» READING PASSAGE

%%

This work addresses speech semantic representation learning under fully textless supervision, aiming to derive discrete speech units directly from raw waveforms that exhibit both phonemic interpretability and semantic stability—enabling truly textless spoken language modeling. Methodologically, we propose a joint optimization objective integrating masked prediction, multi-layer student–teacher self-distillation, and dynamic online clustering, substantially improving codebook quality and clustering stability. We further provide the first systematic validation of ABX and PNMI as effective proxies for downstream language modeling performance. Experiments demonstrate state-of-the-art results across textless benchmarks—including sWUGGY, sBLIMP, and tSC—outperforming wav2vec 2.0, HuBERT, WavLM, and DinoSR. Our method achieves 7× faster pretraining than HuBERT (completing training in one day on 16 GPUs). Code and pretrained models are publicly released.

The parallel advances in language modeling and speech representation learning have raised the prospect of learning language directly from speech without textual intermediates. This requires extracting semantic representations directly from speech. Our contributions are threefold. First, we introduce SpidR, a self-supervised speech representation model that efficiently learns representations with highly accessible phonetic information, which makes it particularly suited for textless spoken language modeling. It is trained on raw waveforms using a masked prediction objective combined with self-distillation and online clustering. The intermediate layers of the student model learn to predict assignments derived from the teacher's intermediate layers. This learning objective stabilizes the online clustering procedure compared to previous approaches, resulting in higher quality codebooks. SpidR outperforms wav2vec 2.0, HuBERT, WavLM, and DinoSR on downstream language modeling benchmarks (sWUGGY, sBLIMP, tSC). Second, we systematically evaluate across models and layers the correlation between speech unit quality (ABX, PNMI) and language modeling performance, validating these metrics as reliable proxies. Finally, SpidR significantly reduces pretraining time compared to HuBERT, requiring only one day of pretraining on 16 GPUs, instead of a week. This speedup is enabled by the pretraining method and an efficient codebase, which allows faster iteration and easier experimentation. We open-source the training code and model checkpoints at https://github.com/facebookresearch/spidr.

%%

» GIVEN RECORDS
%%

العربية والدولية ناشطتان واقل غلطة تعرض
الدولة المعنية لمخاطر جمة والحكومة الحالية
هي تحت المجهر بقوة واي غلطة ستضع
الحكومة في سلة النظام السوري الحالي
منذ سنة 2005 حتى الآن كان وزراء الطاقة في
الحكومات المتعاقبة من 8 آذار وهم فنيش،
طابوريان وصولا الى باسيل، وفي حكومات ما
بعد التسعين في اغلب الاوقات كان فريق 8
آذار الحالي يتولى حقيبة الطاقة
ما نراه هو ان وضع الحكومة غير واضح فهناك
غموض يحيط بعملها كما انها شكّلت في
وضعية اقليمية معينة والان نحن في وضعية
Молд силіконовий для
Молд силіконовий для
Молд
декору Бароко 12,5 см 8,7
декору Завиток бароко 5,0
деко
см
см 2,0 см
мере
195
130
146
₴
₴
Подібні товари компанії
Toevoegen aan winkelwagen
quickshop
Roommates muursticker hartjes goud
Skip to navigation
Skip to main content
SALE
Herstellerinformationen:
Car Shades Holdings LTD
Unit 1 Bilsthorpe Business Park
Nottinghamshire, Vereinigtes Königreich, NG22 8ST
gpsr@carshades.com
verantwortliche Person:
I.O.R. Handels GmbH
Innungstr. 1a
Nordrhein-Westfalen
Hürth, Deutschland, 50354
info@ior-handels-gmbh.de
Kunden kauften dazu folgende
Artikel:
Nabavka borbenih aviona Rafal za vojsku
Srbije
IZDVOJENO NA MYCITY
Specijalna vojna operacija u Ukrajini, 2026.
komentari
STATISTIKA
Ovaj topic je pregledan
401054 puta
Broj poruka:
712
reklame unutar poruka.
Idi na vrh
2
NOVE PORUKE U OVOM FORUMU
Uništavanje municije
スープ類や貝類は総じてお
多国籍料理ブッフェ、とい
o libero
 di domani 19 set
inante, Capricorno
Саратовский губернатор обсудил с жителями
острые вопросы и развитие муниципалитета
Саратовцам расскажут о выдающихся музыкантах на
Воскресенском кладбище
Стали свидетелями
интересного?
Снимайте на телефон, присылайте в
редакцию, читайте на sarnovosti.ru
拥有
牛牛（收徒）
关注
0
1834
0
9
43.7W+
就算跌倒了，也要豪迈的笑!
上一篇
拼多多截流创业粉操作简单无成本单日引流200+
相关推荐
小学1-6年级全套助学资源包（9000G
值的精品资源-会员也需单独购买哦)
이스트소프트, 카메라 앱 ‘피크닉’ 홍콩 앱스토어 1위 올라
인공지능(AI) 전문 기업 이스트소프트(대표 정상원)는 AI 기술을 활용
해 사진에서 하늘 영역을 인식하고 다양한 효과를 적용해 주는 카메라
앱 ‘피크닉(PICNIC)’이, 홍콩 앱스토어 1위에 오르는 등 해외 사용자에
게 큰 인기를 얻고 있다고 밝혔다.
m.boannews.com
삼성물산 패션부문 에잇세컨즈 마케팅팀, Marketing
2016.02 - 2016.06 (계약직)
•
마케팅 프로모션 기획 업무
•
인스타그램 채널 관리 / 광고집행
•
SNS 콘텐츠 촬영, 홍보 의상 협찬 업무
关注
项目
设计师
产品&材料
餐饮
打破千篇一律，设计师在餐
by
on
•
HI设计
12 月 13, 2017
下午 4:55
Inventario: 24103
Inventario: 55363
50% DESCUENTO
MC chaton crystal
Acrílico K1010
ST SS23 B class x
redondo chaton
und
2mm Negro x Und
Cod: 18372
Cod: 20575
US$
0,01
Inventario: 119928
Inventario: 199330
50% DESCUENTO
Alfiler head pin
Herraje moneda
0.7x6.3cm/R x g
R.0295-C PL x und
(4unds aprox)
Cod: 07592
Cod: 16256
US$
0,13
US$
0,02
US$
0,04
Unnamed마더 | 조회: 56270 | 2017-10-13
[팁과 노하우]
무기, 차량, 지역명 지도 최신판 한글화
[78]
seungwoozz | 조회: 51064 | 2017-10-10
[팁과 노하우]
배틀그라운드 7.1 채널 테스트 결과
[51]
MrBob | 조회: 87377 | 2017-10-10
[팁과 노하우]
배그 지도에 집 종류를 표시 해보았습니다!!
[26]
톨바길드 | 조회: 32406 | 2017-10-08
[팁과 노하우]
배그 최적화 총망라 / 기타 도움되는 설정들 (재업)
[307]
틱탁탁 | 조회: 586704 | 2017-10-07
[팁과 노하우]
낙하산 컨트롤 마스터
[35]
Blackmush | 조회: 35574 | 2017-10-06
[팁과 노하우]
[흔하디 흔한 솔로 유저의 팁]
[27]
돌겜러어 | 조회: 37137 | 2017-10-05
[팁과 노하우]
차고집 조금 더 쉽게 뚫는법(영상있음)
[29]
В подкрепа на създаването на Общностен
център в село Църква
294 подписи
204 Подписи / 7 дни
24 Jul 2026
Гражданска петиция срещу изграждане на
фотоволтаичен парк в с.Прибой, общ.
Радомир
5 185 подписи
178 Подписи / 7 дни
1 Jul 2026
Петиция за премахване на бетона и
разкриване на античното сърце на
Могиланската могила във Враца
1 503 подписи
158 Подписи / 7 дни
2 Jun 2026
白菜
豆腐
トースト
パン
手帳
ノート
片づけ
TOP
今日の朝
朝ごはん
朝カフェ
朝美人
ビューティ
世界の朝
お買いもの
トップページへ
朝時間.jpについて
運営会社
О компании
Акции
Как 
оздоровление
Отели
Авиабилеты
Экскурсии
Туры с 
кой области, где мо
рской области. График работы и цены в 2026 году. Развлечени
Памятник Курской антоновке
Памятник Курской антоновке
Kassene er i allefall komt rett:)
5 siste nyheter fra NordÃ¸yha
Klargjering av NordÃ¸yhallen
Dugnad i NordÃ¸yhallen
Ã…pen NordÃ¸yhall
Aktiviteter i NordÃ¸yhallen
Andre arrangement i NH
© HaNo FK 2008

%%

» DIRECTIONS
• a. Name every model that the SpidR passage above says SpidR outperforms.
• b. Rename "Skip to navigation" to "Jump to navigation" in the entries from the start through the line that contains "인공지능(AI) 전문 기업 이스트소프트(대표 정상원)는 AI 기술을 활용", and give back only those lines, otherwise unchanged.

» ANSWER SECTION
• a. wav2vec 2.0, HuBERT, WavLM, and DinoSR

• b.
العربية والدولية ناشطتان واقل غلطة تعرض
الدولة المعنية لمخاطر جمة والحكومة الحالية
هي تحت المجهر بقوة واي غلطة ستضع
الحكومة في سلة النظام السوري الحالي
منذ سنة 2005 حتى الآن كان وزراء الطاقة في
الحكومات المتعاقبة من 8 آذار وهم فنيش،
طابوريان وصولا الى باسيل، وفي حكومات ما
بعد التسعين في اغلب الاوقات كان فريق 8
آذار الحالي يتولى حقيبة الطاقة
ما نراه هو ان وضع الحكومة غير واضح فهناك
غموض يحيط بعملها كما انها شكّلت في
وضعية اقليمية معينة والان نحن في وضعية
Молд силіконовий для
Молд силіконовий для
Молд
декору Бароко 12,5 см 8,7
декору Завиток бароко 5,0
деко
см
см 2,0 см
мере
195
130
146
₴
₴
Подібні товари компанії
Toevoegen aan winkelwagen
quickshop
Roommates muursticker hartjes goud
Jump to navigation
Skip to main content
SALE
Herstellerinformationen:
Car Shades Holdings LTD
Unit 1 Bilsthorpe Business Park
Nottinghamshire, Vereinigtes Königreich, NG22 8ST
gpsr@carshades.com
verantwortliche Person:
I.O.R. Handels GmbH
Innungstr. 1a
Nordrhein-Westfalen
Hürth, Deutschland, 50354
info@ior-handels-gmbh.de
Kunden kauften dazu folgende
Artikel:
Nabavka borbenih aviona Rafal za vojsku
Srbije
IZDVOJENO NA MYCITY
Specijalna vojna operacija u Ukrajini, 2026.
komentari
STATISTIKA
Ovaj topic je pregledan
401054 puta
Broj poruka:
712
reklame unutar poruka.
Idi na vrh
2
NOVE PORUKE U OVOM FORUMU
Uništavanje municije
スープ類や貝類は総じてお
多国籍料理ブッフェ、とい
o libero
 di domani 19 set
inante, Capricorno
Саратовский губернатор обсудил с жителями
острые вопросы и развитие муниципалитета
Саратовцам расскажут о выдающихся музыкантах на
Воскресенском кладбище
Стали свидетелями
интересного?
Снимайте на телефон, присылайте в
редакцию, читайте на sarnovosti.ru
拥有
牛牛（收徒）
关注
0
1834
0
9
43.7W+
就算跌倒了，也要豪迈的笑!
上一篇
拼多多截流创业粉操作简单无成本单日引流200+
相关推荐
小学1-6年级全套助学资源包（9000G
值的精品资源-会员也需单独购买哦)
이스트소프트, 카메라 앱 ‘피크닉’ 홍콩 앱스토어 1위 올라
인공지능(AI) 전문 기업 이스트소프트(대표 정상원)는 AI 기술을 활용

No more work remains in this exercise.